**Bloque de texto**
======

Uno de los aspectos más reveladores del trabajo de Sigman es la relación que tenemos con nosotros mismos. ¿Te has fijado en cómo te hablas cuando cometes un error? A menudo usamos palabras duras, incluso crueles, que jamás le diríamos a un amigo. Sin embargo, ese diálogo interno moldea nuestra autoestima, nuestras decisiones y hasta nuestra salud física.
Practicar autocompasión no es darse excusas. Es reconocer la humanidad compartida: erramos, pero seguimos aprendiendo. Estudios muestran que quienes se tratan con más comprensión son más resilientes, más sanos y más felices. La clave está en cambiar ese monólogo crítico por una conversación interna más amable y honesta.

======

**Datos extraídos**
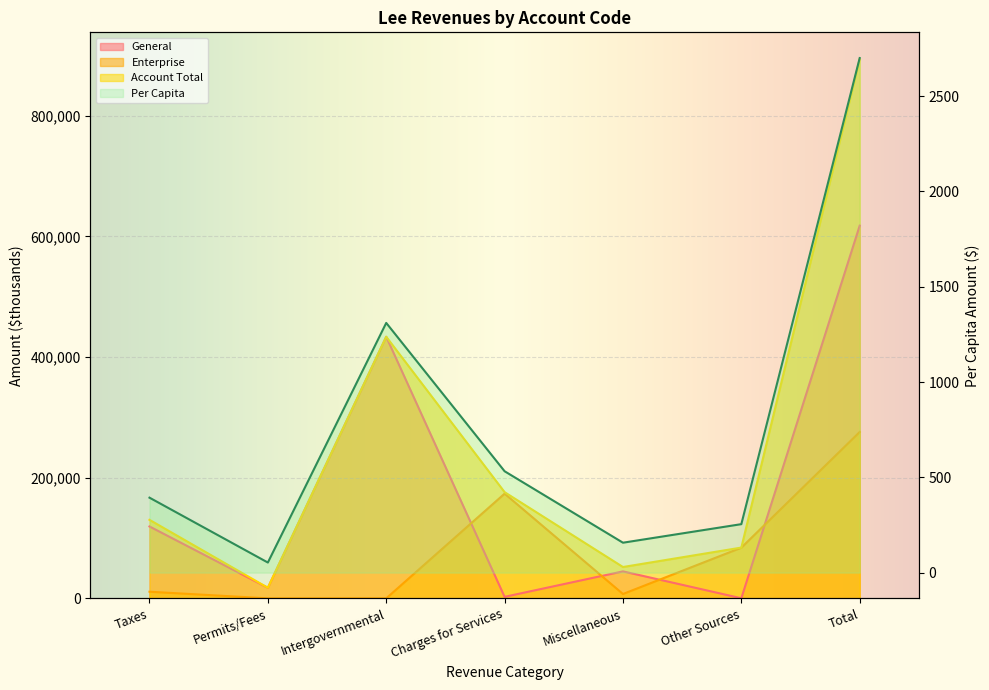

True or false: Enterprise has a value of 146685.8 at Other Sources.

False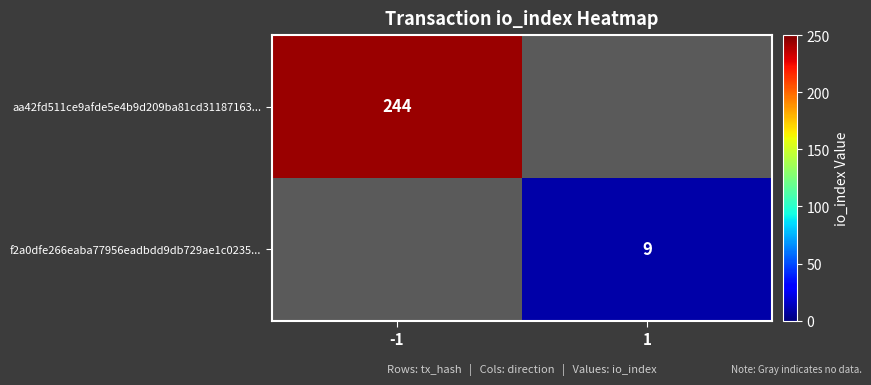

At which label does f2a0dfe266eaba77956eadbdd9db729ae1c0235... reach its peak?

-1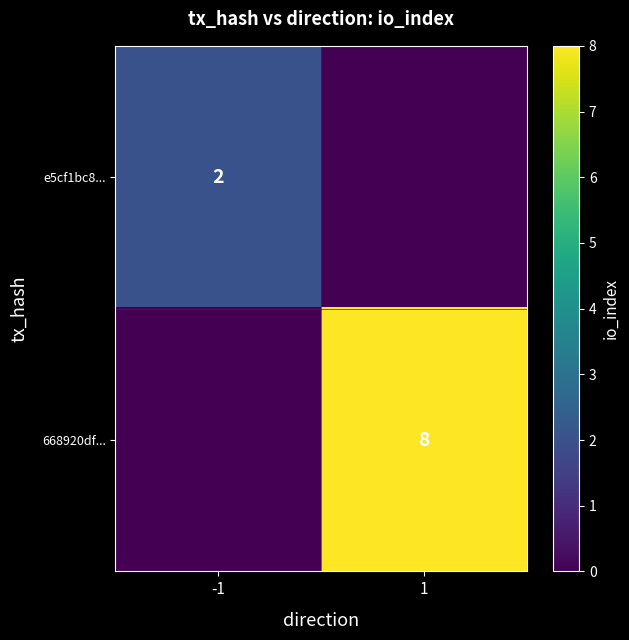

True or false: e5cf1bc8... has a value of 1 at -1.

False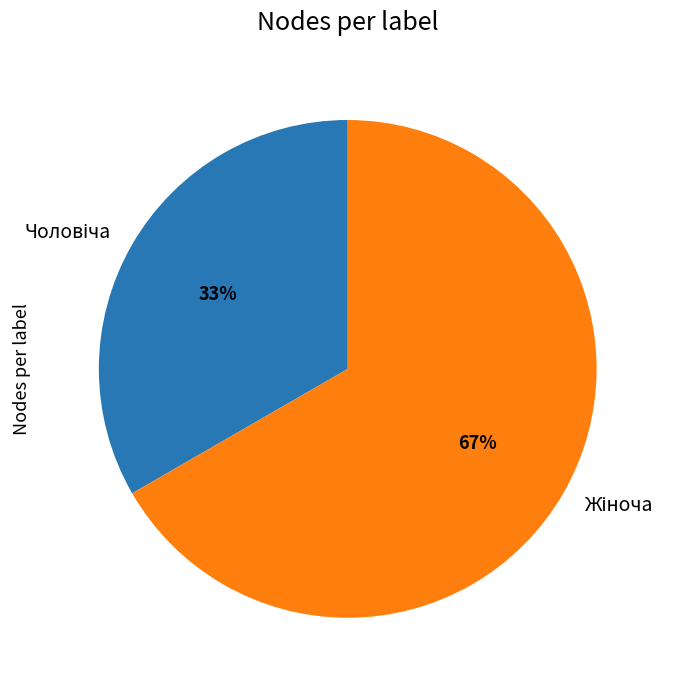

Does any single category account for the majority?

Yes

======

**Qué hacer**
**a.** Responde estas preguntas sobre el texto acerca de la autocompasión:
(i) ¿Qué tres cosas moldea el diálogo interno?
(ii) ¿Qué se reconoce al practicar autocompasión?
(iii) Según los estudios, ¿cómo son quienes se tratan con más comprensión?
**b.** Prosigue el texto acerca de la autocompasión a partir de su última oración.

**Respuestas**
**a.**
(i) Nuestra autoestima, nuestras decisiones y hasta nuestra salud física.
(ii) La humanidad compartida: erramos, pero seguimos aprendiendo.
(iii) Más resilientes, más sanos y más felices.

**b.**
Lo más esperanzador de todo esto es que el poder transformador del lenguaje está al alcance de todos. No necesitas tecnología, dinero ni entrenamiento avanzado. Solo necesitas tomar conciencia de cómo usas tus palabras —con otros y contigo mismo— y empezar a elegir con más intención.
La próxima vez que te sorprendas diciéndote “no puedo”, “siempre fallo”, “no soy suficiente”… detente. Respira. Reformula. Pregúntate: ¿qué pasaría si cambio la historia que me cuento?
Tu cerebro te está escuchando. Y tu vida también.
¿Y tú? ¿Cuál es la historia que necesitas reescribir hoy?